2020-07-29 –, Purple Track
Today’s science requires ever-increasing amounts of computation, so ideally, we should be able to easily shift our simulations to any nonpersonal machine and guarantee that we can exactly reproduce the result later.
To do so, I would like to talk about a containerization software aimed at high performance computing called Singularity, the small package that I wrote for it, and the adventure of combining JIT with read-only containers.
As the use of computing in science grows, more scientists are running ever larger computations. However, while the importance and use of a lab notebook is taught in many science degrees, the corresponding best practices for computer use often are not. From personal experience, I can tell that this leads to a growing number of random scripts and result files that after a week can’t be matched anymore. Alternatively, the code is sent to a server, and after requiring some small tweaks, the local and the remote version look different. A google search shows that this is not an uncommon problem, and there is an increasing number of blogs and papers addressing various aspects.
In general, there are three aspect to a numerical result: the parameters, the code, and the environment. Specifically in Julia, the first two can be addressed by the combination of DrWatson.jl and Git, which makes it very easy to store the parameters used and the git hash of the commit with the code. This also includes the Manifest file, meaning that one can recreate the exact package environment, which is a major feature of Julia. However, this does not cover the binaries used by many packages. Examples include an NLopt algorithm throwing a segfault only on a specific version of Ubuntu, or a binary that only on Mac clashes with MKL.
On the surface, containerization is the solution to these problems, but in practice the group doing the science and the group understanding containers seem mostly disjunct. After being in the first group until a few months ago, I now would like to present my approach and the small package [1] I wrote to facilitate it. It uses the scientific container software Singularity, which is less popular but more specialized than the widely known Docker (like Julia compared to Python). Differing from Docker, Singularity containers support various HPC hardware and software, do not require root to run, and integrate well into resource managers like SLURM.

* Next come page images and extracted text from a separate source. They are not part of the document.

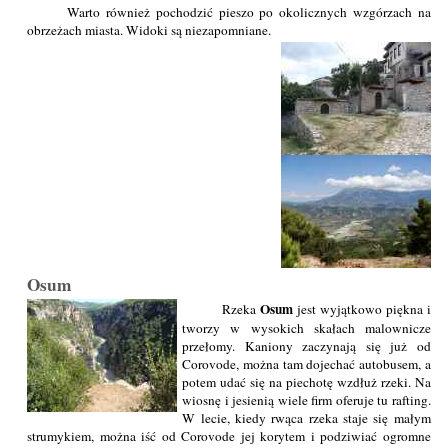
Warto również pochodzić pieszo po okolicznych wzgórzach na
obrzeżach miasta. Widoki są niezapomniane.
Osum
Osum
Rzeka
jest wyjątkowo piękna i
tworzy w wysokich skałach malownicze
przełomy. Kaniony zaczynają się już od
Corovode, można tam dojechać autobusem, a
potem udać się na piechotę wzdłuż rzeki. Na
wiosnę i jesienią wiele firm oferuje tu rafting.
W lecie, kiedy rwąca rzeka staje się małym
strumykiem, można iść od Corovode jej korytem i podziwiać ogromne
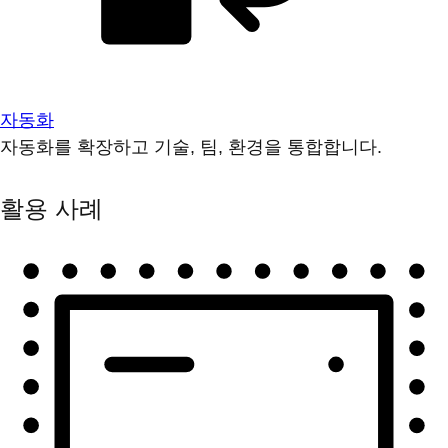
자동화
자동화를 확장하고 기술, 팀, 환경을 통합합니다.
활용 사례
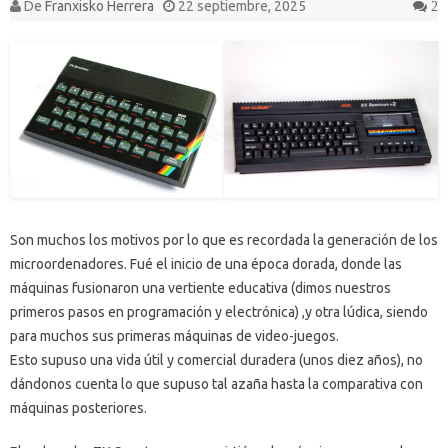
De
Franxisko Herrera
22 septiembre, 2025
2
Son muchos los motivos por lo que es recordada la generación de los
microordenadores. Fué el inicio de una época dorada, donde las
máquinas fusionaron una vertiente educativa (dimos nuestros
primeros pasos en programación y electrónica) ,y otra lúdica, siendo
para muchos sus primeras máquinas de video-juegos.
Esto supuso una vida útil y comercial duradera (unos diez años), no
dándonos cuenta lo que supuso tal azaña hasta la comparativa con
máquinas posteriores.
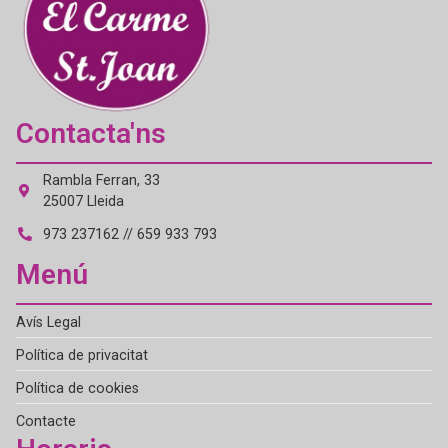
Contacta'ns
Rambla Ferran, 33
25007 Lleida
973 237162 // 659 933 793
Menú
Avís Legal
Política de privacitat
Política de cookies
Contacte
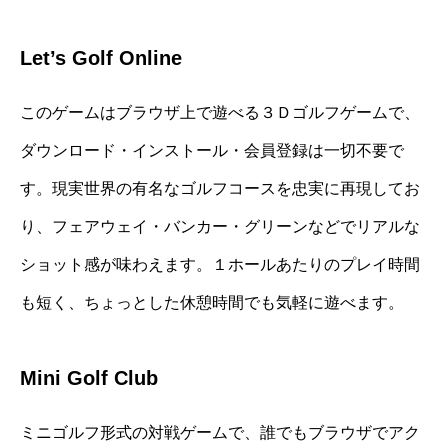
Let’s Golf Online
このゲームはブラウザ上で遊べる３Ｄゴルフゲームで、
ダウンロード・インストール・会員登録は一切不要で
す。現実世界の有名なゴルフコースを忠実に再現してお
り、フェアウェイ・バンカー・グリーンなどでリアルな
ショット感が味わえます。１ホールあたりのプレイ時間
も短く、ちょっとした休憩時間でも気軽に遊べます。
Mini Golf Club
ミニゴルフ形式の対戦ゲームで、誰でもブラウザでアク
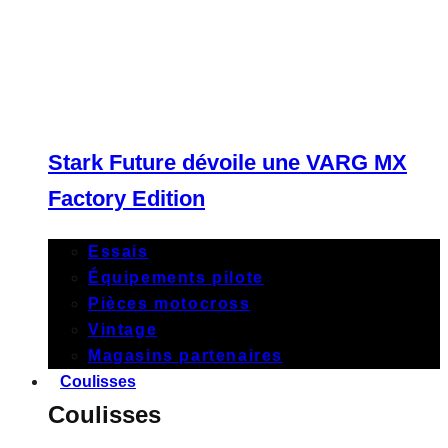
Stark Future dévoile une VARG MX
Factory Edition
Essais
Équipements pilote
Pièces motocross
Vintage
Magasins partenaires
Coulisses
Coulisses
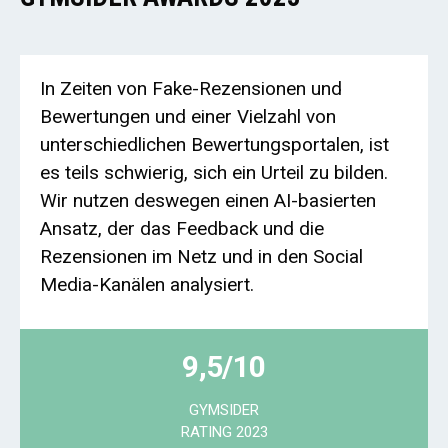
In Zeiten von Fake-Rezensionen und
Bewertungen und einer Vielzahl von
unterschiedlichen Bewertungsportalen, ist
es teils schwierig, sich ein Urteil zu bilden.
Wir nutzen deswegen einen AI-basierten
Ansatz, der das Feedback und die
Rezensionen im Netz und in den Social
Media-Kanälen analysiert.
9,5/10
GYMSIDER
RATING 2023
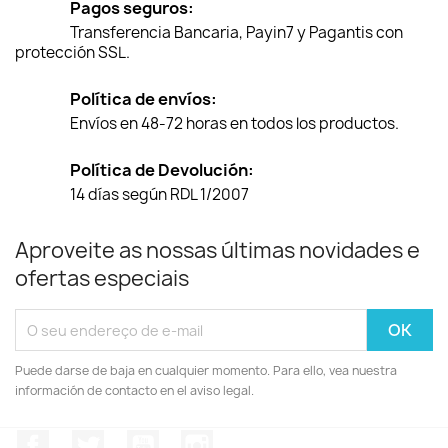
Pagos seguros:
Transferencia Bancaria, Payin7 y Pagantis con
protección SSL.
Política de envíos:
Envíos en 48-72 horas en todos los productos.
Política de Devolución:
14 días según RDL 1/2007
Aproveite as nossas últimas novidades e
ofertas especiais
Puede darse de baja en cualquier momento. Para ello, vea nuestra
información de contacto en el aviso legal.
Facebook
Twitter
YouTube
Instagram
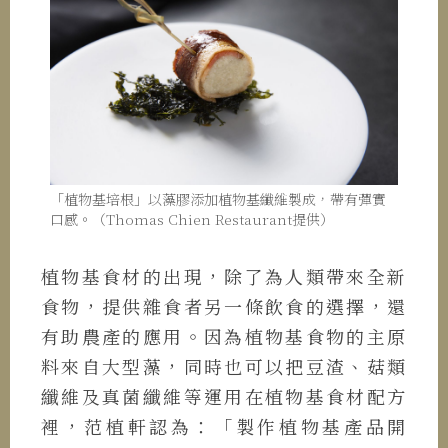
「植物基培根」以藻膠添加植物基纖維製成，帶有彈實
口感。（Thomas Chien Restaurant提供）
植物基食材的出現，除了為人類帶來全新
食物，提供雜食者另一條飲食的選擇，還
有助農產的應用。因為植物基食物的主原
料來自大型藻，同時也可以把豆渣、菇類
纖維及真菌纖維等運用在植物基食材配方
裡，范植軒認為：「製作植物基產品開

In this talk, I would like to introduce my workflow based on DrWatson.jl and my own measures to create very minimal containers that enable results that are fully reproducible on any machine with the Singularity runtime. This will include general aspects about Singularity and specific one related to incorporating Julia.
Steffen Ridderbusch is a doctoral student of the 2018 cohort of the Centre of Doctoral Training in Autonomous Intelligent Machines and Systems. Holding degrees in Mathematics and Engineering, he is now part of the Control Department.